Alice Faber
Haskins Labs., 270 Crown St., New Haven, CT 06511
Catherine T. Best
Wesleyan Univ., Middletown, CT 06459
Haskins Labs., New Haven, CT 06511
Marianna Di Paolo
Univ. of Utah, Salt Lake City, UT 84112
Earlier work [Faber et al., J. Acoust. Soc. Am. 94, 1865 (1994)] reported differences among American-English-speaking listeners from Utah and Connecticut/NY in perception of the HEEL--HILL and POOL--PULL contrasts (pairs that are nearly merged in Utah but distinct in the northeast US), measured by three tasks, labeling, AXB discrimination, and keyword identification.
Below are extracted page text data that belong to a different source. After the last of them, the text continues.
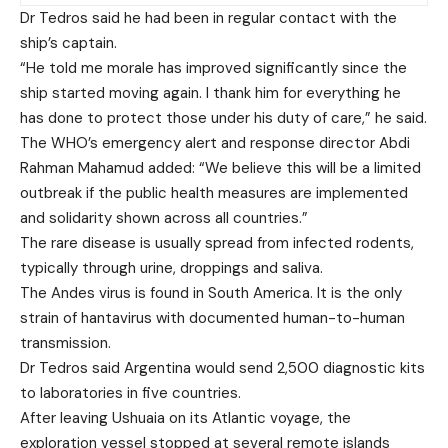
Dr Tedros said he had been in regular contact with the
ship’s captain.
“He told me morale has improved significantly since the
ship started moving again. I thank him for everything he
has done to protect those under his duty of care,” he said.
The WHO’s emergency alert and response director Abdi
Rahman Mahamud added: “We believe this will be a limited
outbreak if the public health measures are implemented
and solidarity shown across all countries.”
The rare disease is usually spread from infected rodents,
typically through urine, droppings and saliva.
The Andes virus is found in South America. It is the only
strain of hantavirus with documented human-to-human
transmission.
Dr Tedros said Argentina would send 2,500 diagnostic kits
to laboratories in five countries.
After leaving Ushuaia on its Atlantic voyage, the
exploration vessel stopped at several remote islands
On these tasks, a few CT/NY listeners (those with parents from the southern US) performed differently from the other subjects. Their vowel spaces also were qualitatively different from those of the other listeners, based on acoustic analysis of three readings of the keywords. The CT/southern listeners had more high back crowding and did better on Utah POOL/PULL than the other listeners, while the Utah listeners had more high front crowding and did better on Utah HEEL/HILL. These results accord with the literature reviewed by Bradlow [Cross-Linguistic Study of Vowel Inventories, Cornell (1993)] relating listeners' ability to discern small vowel differences to the number of vowels in their language, but were tentative because of the small number of CT/southern subjects. The current study presents perception and production data from additional Connecticut/NY subjects confirming the original finding. [Work supported by NIH.]